WORK REQUEST: Please retype the records below exactly as they appear, but leave out the pictures.

THE DATA:
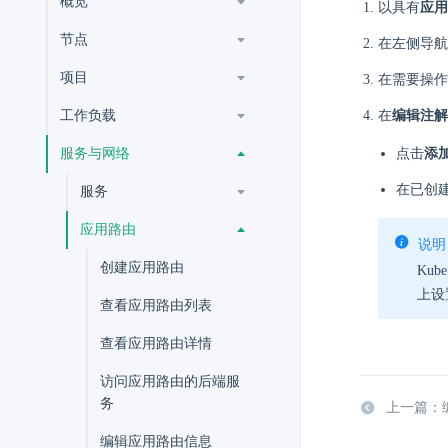
概览
以具有
应用
节点
在左侧导航
项目
在需要操作
工作负载
在
编辑注解
服务与网络
点击
添
在已创
服务
应用路由
说明
创建应用路由
Kub
上设
查看应用路由列表
查看应用路由详情
访问应用路由的后端服
务
上一篇：
编辑应用路由信息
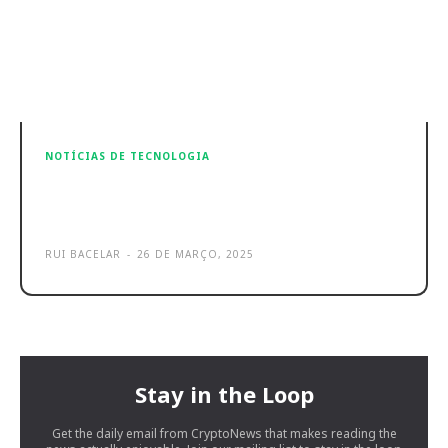
NOTÍCIAS DE TECNOLOGIA
LG revela soluções de climatização
inovadoras na ISH 2025
RUI BACELAR
-
26 DE MARÇO, 2025
Stay in the Loop
Get the daily email from CryptoNews that makes reading the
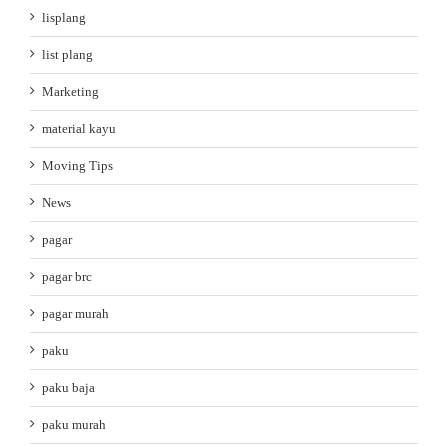
lisplang
list plang
Marketing
material kayu
Moving Tips
News
pagar
pagar brc
pagar murah
paku
paku baja
paku murah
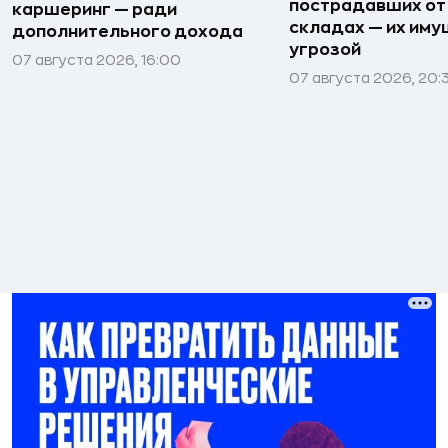
пострадавших от
каршеринг — ради
складах — их иму
дополнительного дохода
угрозой
07 августа 2026, 16:00
07 августа 2026, 20:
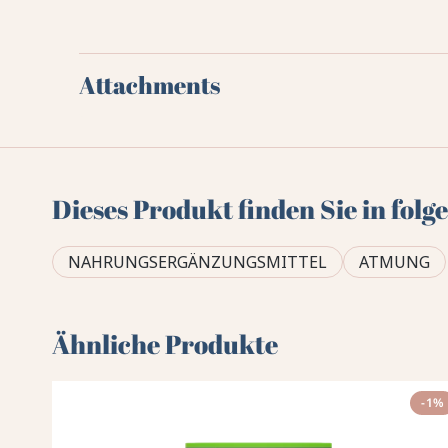
Attachments
Dieses Produkt finden Sie in fol
NAHRUNGSERGÄNZUNGSMITTEL
ATMUNG
Ähnliche Produkte
-1%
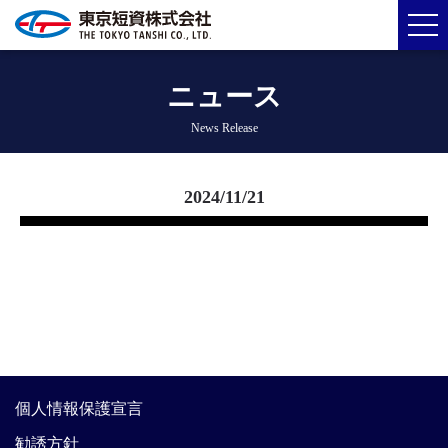
ニュース
News Release
2024/11/21
個人情報保護宣言
勧誘方針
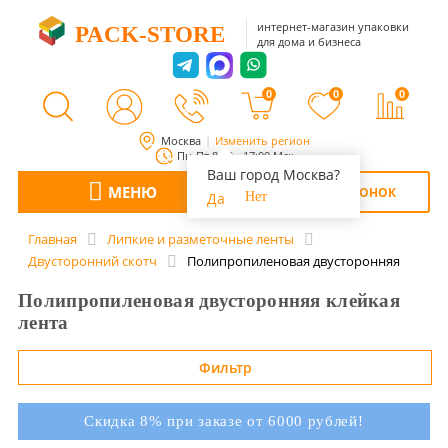
интернет-магазин упаковки
PACK-STORE
для дома и бизнеса
0
0
0
Москва
Изменить регион
Пн-Пт 8:00 - 17:00 Мск
Ваш город Москва?
МЕНЮ
ОБРАТНЫЙ ЗВОНОК
Да
Нет
Главная
Липкие и разметочные ленты
Двусторонний скотч
Полипропиленовая двусторонняя
Полипропиленовая двусторонняя клейкая
лента
Фильтр
Скидка 8% при заказе от 6000 рублей!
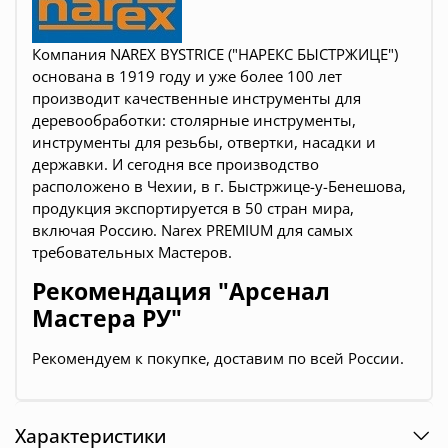
Компания NAREX BYSTRICE ("НАРЕКС БЫСТРЖИЦЕ")
основана в 1919 году и уже более 100 лет
производит качественные инструменты для
деревообработки:
столярные инструменты,
инструменты для резьбы, отвертки, насадки и
державки
. И сегодня все производство
расположено в Чехии, в г. Быстржице-у-Бенешова,
продукция экспортируется в 50 стран мира,
включая Россию. Narex PREMIUM для самых
требовательных Мастеров.
Рекомендация "Арсенал
Мастера РУ"
Рекомендуем к покупке, доставим по всей России.
Характеристики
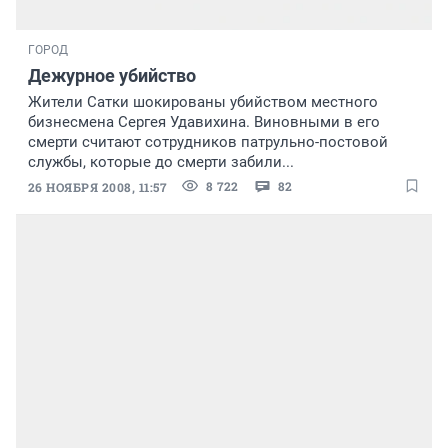
ГОРОД
Дежурное убийство
Жители Сатки шокированы убийством местного
бизнесмена Сергея Удавихина. Виновными в его
смерти считают сотрудников патрульно-постовой
службы, которые до смерти забили...
8 722
82
26 НОЯБРЯ 2008, 11:57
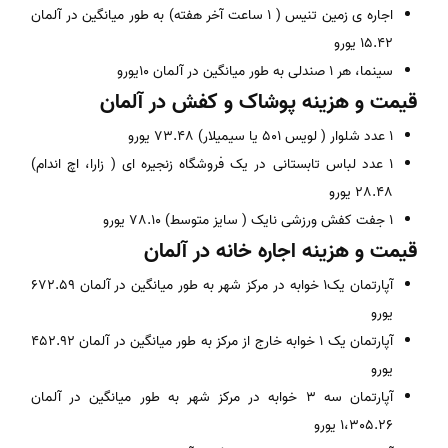
اجاره ی زمین تنیس ( 1 ساعت آخر هفته) به طور میانگین در آلمان
15.42 یورو
سینما، هر 1 صندلی به طور میانگین در آلمان 10یورو
قیمت و هزینه پوشاک و کفش در آلمان
1 عدد شلوار ( لویس 501 یا سیمیلار) 73.48 یورو
1 عدد لباس تابستانی در یک فروشگاه زنجیره ای ( زارا، اچ اندام)
28.48 یورو
1 جفت کفش ورزشی نایک ( سایز متوسط) 78.10 یورو
قیمت و هزینه اجاره خانه در آلمان
آپارتمان یک1 خوابه در مرکز شهر به طور میانگین در آلمان 672.59
یورو
آپارتمان یک 1 خوابه خارج از مرکز به طور میانگین در آلمان 452.92
یورو
آپارتمان سه 3 خوابه در مرکز شهر به طور میانگین در آلمان
1،305.26 یورو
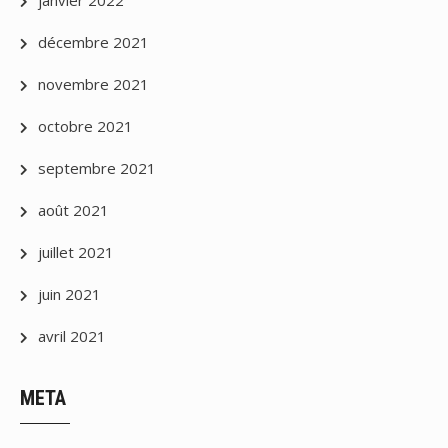
décembre 2021
novembre 2021
octobre 2021
septembre 2021
août 2021
juillet 2021
juin 2021
avril 2021
META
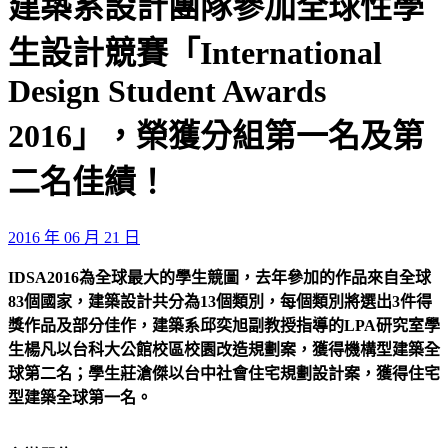
建築系設計團隊參加全球性學
生設計競賽「International
Design Student Awards
2016」，榮獲分組第一名及第
二名佳績！
2016 年 06 月 21 日
IDSA2016
為全球最大的學生競圖，去年參加的作品來自全球
83
個國家，建築設計共分為
13
個類別，每個類別將選出
3
件得
獎作品及部分佳作，建築系邱奕旭副教授指導的
LPA
研究室學
生楊凡以台科大公館校區校園改造規劃案，獲得機構型建築全
球第二名；學生莊滄傑以台中社會住宅規劃設計案，獲得住宅
型建築全球第一名。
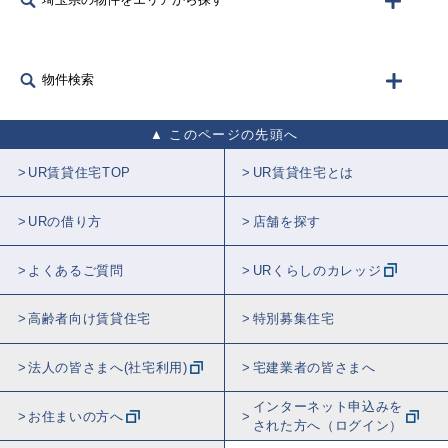
物件検索
このページの先頭へ
UR賃貸住宅TOP
UR賃貸住宅とは
URの借り方
店舗を探す
よくあるご質問
URくらしのカレッジ
高齢者向け賃貸住宅
特別募集住宅
法人の皆さまへ(社宅利用)
宅建業者の皆さまへ
インターネット申込みを
お住まいの方へ
された方へ（ログイン）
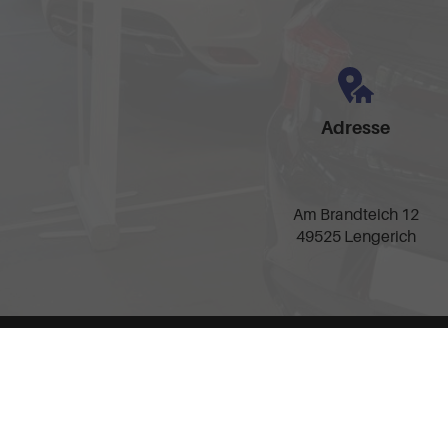
Adresse
Am Brandteich 12
49525 Lengerich
Anmelden
Impressum
AGB
Widerrufsbelehrung
Date
Weitere Informationen zum offiziellen Kraftstoffverbrauch und zu den offizie
spezifischen CO
-Emissionen und den offiziellen Stromverbrauch neuer PKW
2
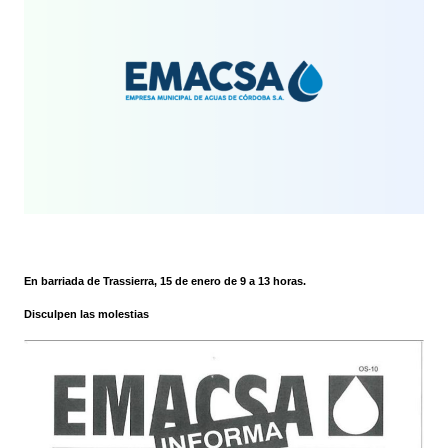
En barriada de Trassierra, 15 de enero de 9 a 13 horas.
Disculpen las molestias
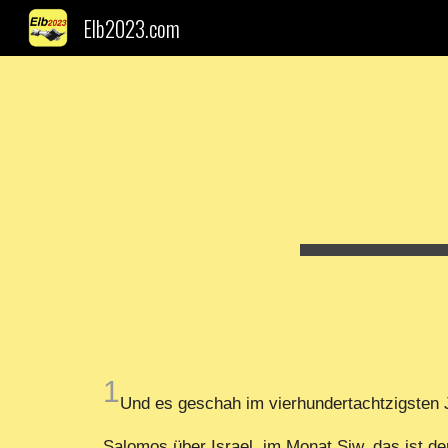
Elb2023.com
Sk
1
Und es geschah im vierhundertachtzigsten 
Salomos über Israel, im Monat Siw, das ist d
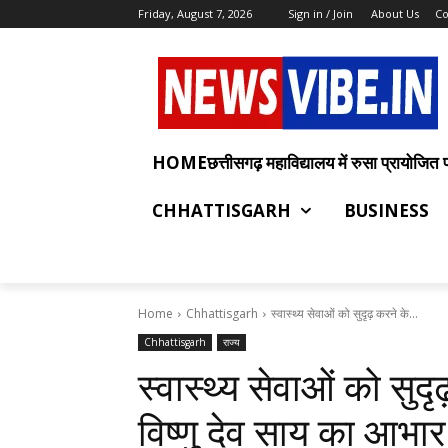
Friday, August 7, 2026
Sign in / Join
About Us
Co
HOMEछत्तीसगढ़ महाविद्यालय में रुसा प्रायोजित प्रश
CHHATTISGARH
BUSINESS
Home
Chhattisgarh
स्वास्थ्य सेवाओं को सुदृढ़ करने के...
Chhattisgarh
राज्य
स्वास्थ्य सेवाओं को सुदृ
विष्णु देव साय का आभा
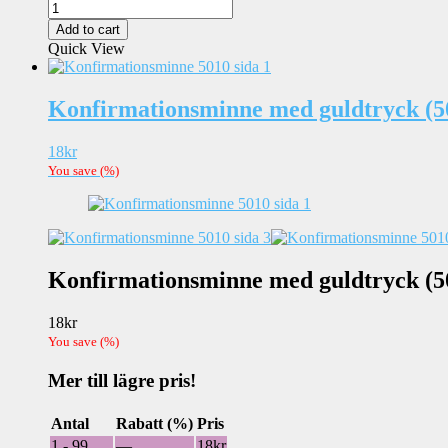
Fadderbrev
med
Add to cart
guldtryck
Quick View
(5030)
quantity
Konfirmationsminne med guldtryck (5
18
kr
You save
(
%)
Konfirmationsminne med guldtryck (5
18
kr
You save
(
%)
Mer till lägre pris!
Antal
Rabatt (%)
Pris
1 - 99
—
18
kr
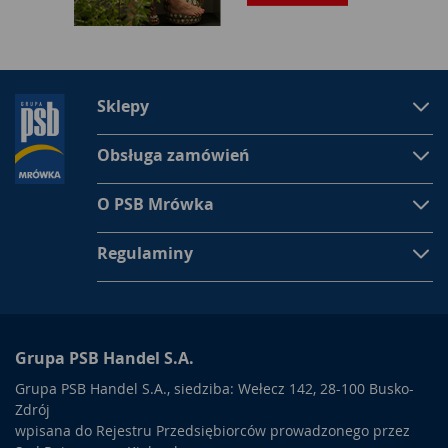
Sklepy
Obsługa zamówień
O PSB Mrówka
Regulaminy
Grupa PSB Handel S.A.
Grupa PSB Handel S.A., siedziba: Wełecz 142, 28-100 Busko-
Zdrój
wpisana do Rejestru Przedsiębiorców prowadzonego przez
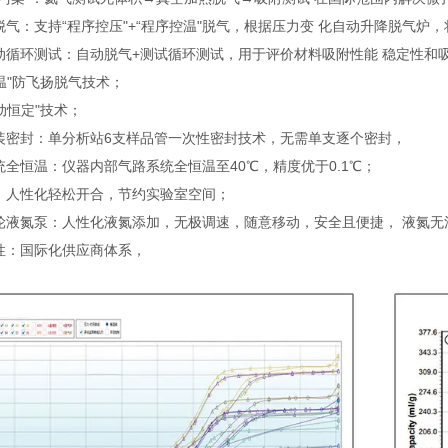
脱气：支持“程序控压"+“程序控温"脱气，根据压力变 化自动升降脱气炉
动循环测试：自动脱气+测试循环测试，用于评价材料吸附性能 稳定性和
温"防飞扬脱气技术；
动恒定"技术；
装密封：单分析站6支样品管一次性密封技术，无需单支逐个密封，
统全恒温：仪器内部气路系统全恒温至40℃，精度优于0.1℃；
：人性化轻松开合，节约实验室空间；
轮液氮泵：人性化液氮添加，无极调速，随意移动，安全且便捷， 液氮无
性：国际化供应商体系，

ANSWER SPACE:
概览
以具有
应用
节点
在左侧导航
项目
在需要操作
工作负载
在
编辑注解
服务与网络
点击
添
在已创
服务
应用路由
说明
创建应用路由
Kub
上设
查看应用路由列表
查看应用路由详情
访问应用路由的后端服
务
上一篇：
编辑应用路由信息
NOTÍCIAS DE TECNOLOGIA
LG revela soluções de climatização
inovadoras na ISH 2025
RUI BACELAR
-
26 DE MARÇO, 2025
Stay in the Loop
Get the daily email from CryptoNews that makes reading the
lisplang
list plang
Marketing
material kayu
Moving Tips
News
pagar
pagar brc
pagar murah
paku
paku baja
paku murah
пострадавших от
каршеринг — ради
складах — их иму
дополнительного дохода
угрозой
07 августа 2026, 16:00
07 августа 2026, 20:
Attachments
Dieses Produkt finden Sie in fol
NAHRUNGSERGÄNZUNGSMITTEL
ATMUNG
Ähnliche Produkte
-1%
ニュース
News Release
2024/11/21
個人情報保護宣言
勧誘方針
интернет-магазин упаковки
PACK-STORE
для дома и бизнеса
0
0
0
Москва
Изменить регион
Пн-Пт 8:00 - 17:00 Мск
Ваш город Москва?
МЕНЮ
ОБРАТНЫЙ ЗВОНОК
Да
Нет
Главная
Липкие и разметочные ленты
Двусторонний скотч
Полипропиленовая двусторонняя
Полипропиленовая двусторонняя клейкая
лента
Фильтр
Скидка 8% при заказе от 6000 рублей!
Компания NAREX BYSTRICE ("НАРЕКС БЫСТРЖИЦЕ")
основана в 1919 году и уже более 100 лет
производит качественные инструменты для
деревообработки:
столярные инструменты,
инструменты для резьбы, отвертки, насадки и
державки
. И сегодня все производство
расположено в Чехии, в г. Быстржице-у-Бенешова,
продукция экспортируется в 50 стран мира,
включая Россию. Narex PREMIUM для самых
требовательных Мастеров.
Рекомендация "Арсенал
Мастера РУ"
Рекомендуем к покупке, доставим по всей России.
Характеристики
ГОРОД
Дежурное убийство
Жители Сатки шокированы убийством местного
бизнесмена Сергея Удавихина. Виновными в его
смерти считают сотрудников патрульно-постовой
службы, которые до смерти забили...
8 722
82
26 НОЯБРЯ 2008, 11:57
اجاره ی زمین تنیس ( 1 ساعت آخر هفته) به طور میانگین در آلمان
15.42 یورو
سینما، هر 1 صندلی به طور میانگین در آلمان 10یورو
قیمت و هزینه پوشاک و کفش در آلمان
1 عدد شلوار ( لویس 501 یا سیمیلار) 73.48 یورو
1 عدد لباس تابستانی در یک فروشگاه زنجیره ای ( زارا، اچ اندام)
28.48 یورو
1 جفت کفش ورزشی نایک ( سایز متوسط) 78.10 یورو
قیمت و هزینه اجاره خانه در آلمان
آپارتمان یک1 خوابه در مرکز شهر به طور میانگین در آلمان 672.59
یورو
آپارتمان یک 1 خوابه خارج از مرکز به طور میانگین در آلمان 452.92
یورو
آپارتمان سه 3 خوابه در مرکز شهر به طور میانگین در آلمان
1،305.26 یورو
décembre 2021
novembre 2021
octobre 2021
septembre 2021
août 2021
juillet 2021
juin 2021
avril 2021
META
建築系設計團隊參加全球性學
生設計競賽「International
Design Student Awards
2016」，榮獲分組第一名及第
二名佳績！
2016 年 06 月 21 日
IDSA2016
為全球最大的學生競圖，去年參加的作品來自全球
83
個國家，建築設計共分為
13
個類別，每個類別將選出
3
件得
獎作品及部分佳作，建築系邱奕旭副教授指導的
LPA
研究室學
生楊凡以台科大公館校區校園改造規劃案，獲得機構型建築全
球第二名；學生莊滄傑以台中社會住宅規劃設計案，獲得住宅
型建築全球第一名。
物件検索
このページの先頭へ
UR賃貸住宅TOP
UR賃貸住宅とは
URの借り方
店舗を探す
よくあるご質問
URくらしのカレッジ
高齢者向け賃貸住宅
特別募集住宅
法人の皆さまへ(社宅利用)
宅建業者の皆さまへ
インターネット申込みを
お住まいの方へ
された方へ（ログイン）
Adresse
Am Brandteich 12
49525 Lengerich
Anmelden
Impressum
AGB
Widerrufsbelehrung
Date
Weitere Informationen zum offiziellen Kraftstoffverbrauch und zu den offizie
spezifischen CO
-Emissionen und den offiziellen Stromverbrauch neuer PKW
2
En barriada de Trassierra, 15 de enero de 9 a 13 horas.
Disculpen las molestias
Elb2023.com
Sk
1
Und es geschah im vierhundertachtzigsten 
Salomos über Israel, im Monat Siw, das ist d
Friday, August 7, 2026
Sign in / Join
About Us
Co
HOMEछत्तीसगढ़ महाविद्यालय में रुसा प्रायोजित प्रश
CHHATTISGARH
BUSINESS
Home
Chhattisgarh
स्वास्थ्य सेवाओं को सुदृढ़ करने के...
Chhattisgarh
राज्य
स्वास्थ्य सेवाओं को सुदृ
विष्णु देव साय का आभा
Fadderbrev
med
Add to cart
guldtryck
Quick View
(5030)
quantity
Konfirmationsminne med guldtryck (5
18
kr
You save
(
%)
Konfirmationsminne med guldtryck (5
18
kr
You save
(
%)
Mer till lägre pris!
Antal
Rabatt (%)
Pris
1 - 99
—
18
kr
Sklepy
Obsługa zamówień
O PSB Mrówka
Regulaminy
Grupa PSB Handel S.A.
Grupa PSB Handel S.A., siedziba: Wełecz 142, 28-100 Busko-
Zdrój
wpisana do Rejestru Przedsiębiorców prowadzonego przez
脱气：支持“程序控压"+“程序控温"脱气，根据压力变 化自动升降脱气炉
动循环测试：自动脱气+测试循环测试，用于评价材料吸附性能 稳定性和
温"防飞扬脱气技术；
动恒定"技术；
装密封：单分析站6支样品管一次性密封技术，无需单支逐个密封，
统全恒温：仪器内部气路系统全恒温至40℃，精度优于0.1℃；
：人性化轻松开合，节约实验室空间；
轮液氮泵：人性化液氮添加，无极调速，随意移动，安全且便捷， 液氮无
性：国际化供应商体系，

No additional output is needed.